I was a nerd. I did speech and drama, drama club, students against drunk driving, student council and a whole host of other nerdy academic-type extracurricular activities.

But when I was a junior I had a crush on a total hottie. He was a senior, tall and a basketball player, and in a move completely out of character he joined the tennis team. So yes, I was about to engaged in a little light high school-style stalking. I hatched a plan to spend some time with Mr. Hottie. I was going to become a tennis player. There was just one caveat, I had no clue how to play tennis.

Thankfully, Bernice Cook was coaching and she made sure to spend time with all of the new players explaining the rules, the odd scoring system and how to properly hold our racquets. Of course, I was on the junior varsity team, but thanks to her mentorship and patience I ended up as part of the top doubles team on the JV roster.

I felt a change in my personality, something happened and it was alarming to me. I became much more competitive than I had ever been in the classroom or on the speech and drama team. I wanted to win.

My foray into competitive sports felt short and I didn’t get the guy. He graduated and moved away, but the next season I was ready to improve my game.

I had strep throat during the first week of the season and to my despair I was told I couldn’t join the team because I missed too many practices. Just like that my journey in athletics was over, but something stayed with me: the desire to be the best.

I’ve harnessed that desire in my personal and professional life many times, and it usually served me well. Every once in a while I would go overboard, especially in my 20s when my personality was really intense. The need to be the best, to outshine everyone around me, sometimes left me isolated with a reputation for being difficult or bossy.

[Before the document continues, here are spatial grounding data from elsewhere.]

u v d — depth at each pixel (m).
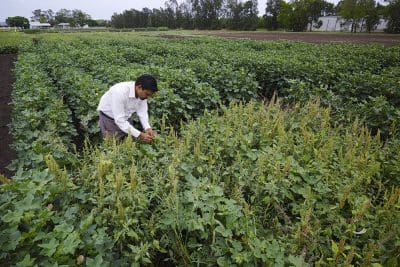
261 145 3.63
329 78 8.54
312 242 2.23
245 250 2.11
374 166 3.03
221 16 84.75
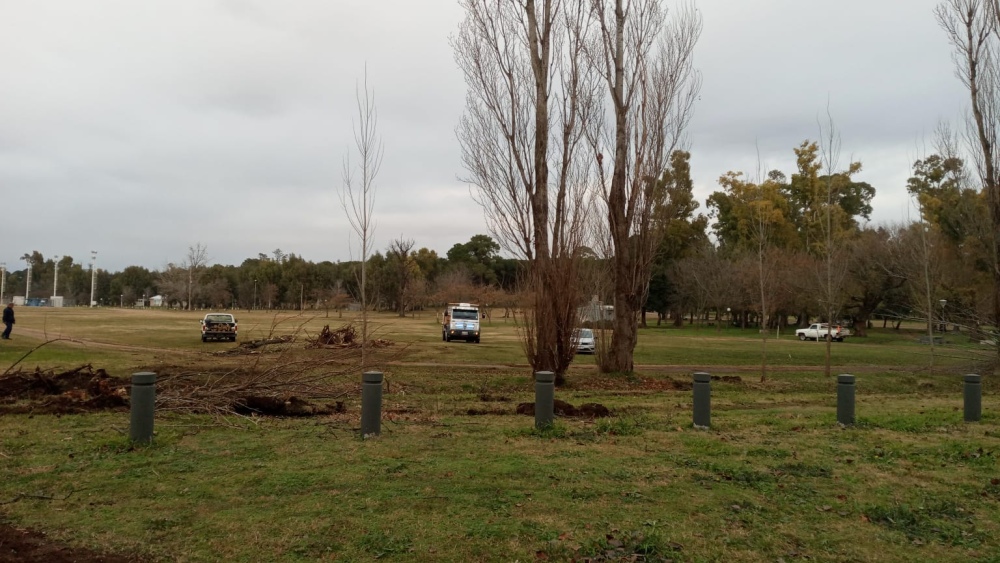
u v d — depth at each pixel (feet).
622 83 66.80
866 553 16.03
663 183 69.00
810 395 54.80
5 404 36.91
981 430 33.96
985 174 77.87
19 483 20.62
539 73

I could spend hours waxing philosophical about how those descriptors are just ways for a patriarchal society to keep down strong women, but I would be lying to myself if I didn’t admit that at times I was a bear to work with.

I’ve learned to be a little more nuanced in my attempt to be the best and I’ve learned to forgive myself when I don’t hit the mark. I still have moments when I am difficult. I know enough to let some stuff slide, because not everyone is in the same place when it comes to managing their competitive nature. But something needs to be addressed.

After a hard-won victory over the Forsyth Dogies, the fans and family of the Lodge Grass team made their way onto the football field to celebrate with their boys. I was right there with them cheering for my son and getting pictures of him with his grandparents, aunties and teammates.

After a few minutes the crowd was approached by a coach from Forsyth and told to get off the field. I have a big mouth, so I said, “Why? We are celebrating.”

He went on to tell me that his team had business to tend to on the field and we can celebrate somewhere else and we should, “Keep it classy.”

He did not say that we weren’t classy per se, but I know the implication when I hear it. I went straight into momma bear mode and was ready to rip him a new one, but I stopped myself. It’s not my place to teach someone to lose gracefully, because I am not his mother or his boss.

What I can say is that every week I’ve seen the football players from Lodge Grass go out there and lose more games than they’ve won, but when that last buzzer sounds they leave it all on the field. They shake hands after the game, win or lose, with cool heads and smiles on their faces.

So to that coach, who may not be able to manage his competitive nature, I say, “Yes.”

Yes, we are classy and yes, we will stay that way. We could have been petty and rude, but as football parents and fans we cheered for our boys, not against your boys. We celebrated our boys’ victory, not your boys’ loss. And at every game, when that last buzzer sounds, we leave it on the field. Maybe you should, too.